• **Saved data entries**
Start of Block
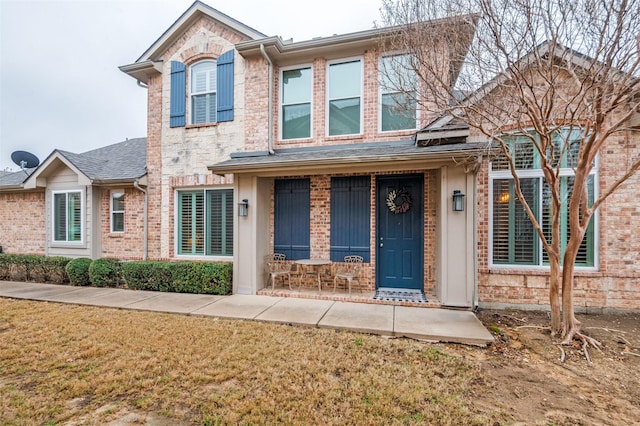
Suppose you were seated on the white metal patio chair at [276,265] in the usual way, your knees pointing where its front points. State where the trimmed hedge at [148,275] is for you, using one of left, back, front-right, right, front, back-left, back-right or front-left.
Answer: back-right

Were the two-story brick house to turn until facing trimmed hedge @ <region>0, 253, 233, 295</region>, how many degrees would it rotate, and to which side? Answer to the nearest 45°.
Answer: approximately 90° to its right

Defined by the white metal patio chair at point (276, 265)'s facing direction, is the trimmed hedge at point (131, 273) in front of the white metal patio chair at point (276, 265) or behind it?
behind

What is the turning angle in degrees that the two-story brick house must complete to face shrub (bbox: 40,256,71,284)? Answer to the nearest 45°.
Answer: approximately 90° to its right

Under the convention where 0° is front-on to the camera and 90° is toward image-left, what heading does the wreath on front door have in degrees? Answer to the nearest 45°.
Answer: approximately 0°

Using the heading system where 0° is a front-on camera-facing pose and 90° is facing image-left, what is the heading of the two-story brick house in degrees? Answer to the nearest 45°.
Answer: approximately 0°

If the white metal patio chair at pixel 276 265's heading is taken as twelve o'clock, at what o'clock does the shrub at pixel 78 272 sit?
The shrub is roughly at 5 o'clock from the white metal patio chair.

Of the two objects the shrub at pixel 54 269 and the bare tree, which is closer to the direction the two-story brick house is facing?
the bare tree

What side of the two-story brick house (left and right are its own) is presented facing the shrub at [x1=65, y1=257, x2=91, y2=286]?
right

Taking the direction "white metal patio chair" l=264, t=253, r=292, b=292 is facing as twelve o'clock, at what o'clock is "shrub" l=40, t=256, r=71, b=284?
The shrub is roughly at 5 o'clock from the white metal patio chair.
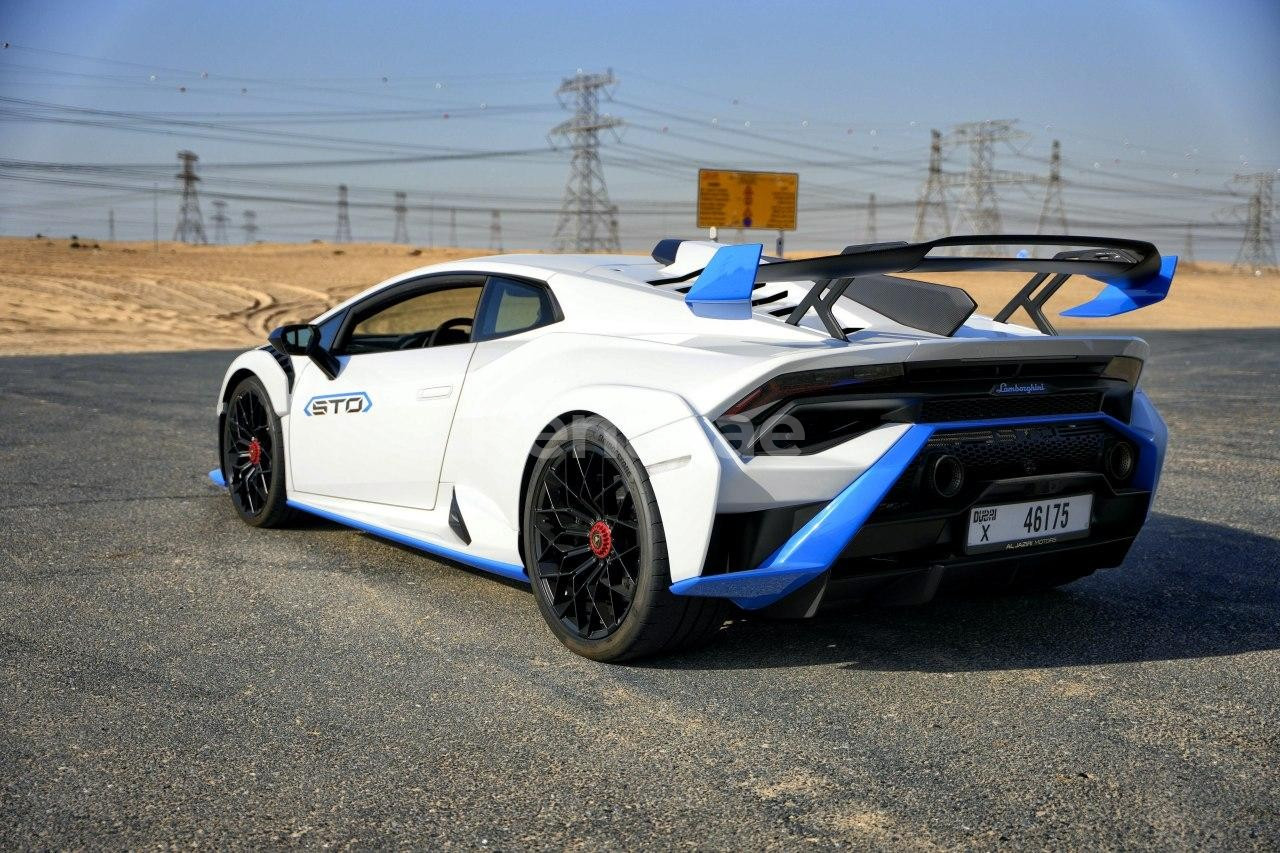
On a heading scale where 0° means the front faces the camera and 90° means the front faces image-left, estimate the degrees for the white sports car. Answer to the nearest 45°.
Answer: approximately 135°
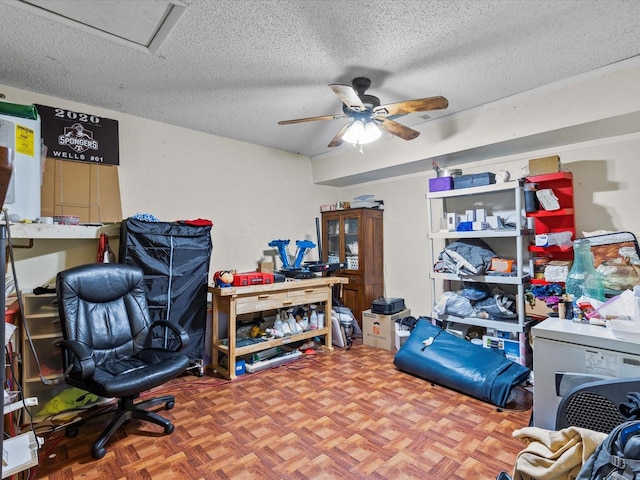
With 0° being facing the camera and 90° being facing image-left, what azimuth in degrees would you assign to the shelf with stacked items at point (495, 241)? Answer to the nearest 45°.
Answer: approximately 45°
End of Block
• **WHAT YOU SHOULD DO**
Reproduce the material word for word, from the line containing "Of the two objects" through the end of the material, including both ends. Leave the pictures out of your copy.

• **YOUR RESPONSE**
Of the two objects the shrub at pixel 54 269 and the bare tree, which is closer to the direction the two-story brick house is facing?
the bare tree

What side of the two-story brick house (left and right are its own) is presented facing the shrub at [x1=65, y1=257, x2=91, y2=286]?
right

Taking the direction "white metal patio chair" l=264, t=253, r=292, b=292 is facing as twelve o'clock, at what o'clock is "shrub" l=40, t=256, r=71, b=284?
The shrub is roughly at 5 o'clock from the white metal patio chair.
On a heading scale where 0° means the front faces the camera and 90° means the front faces image-left, estimate the degrees for the white sports car. Answer to the nearest 45°.
Answer: approximately 135°
With 0° being facing the camera and 90° being facing image-left, what azimuth in degrees would you assign to the shelf with stacked items at point (495, 241)? Answer to the nearest 45°.
Answer: approximately 45°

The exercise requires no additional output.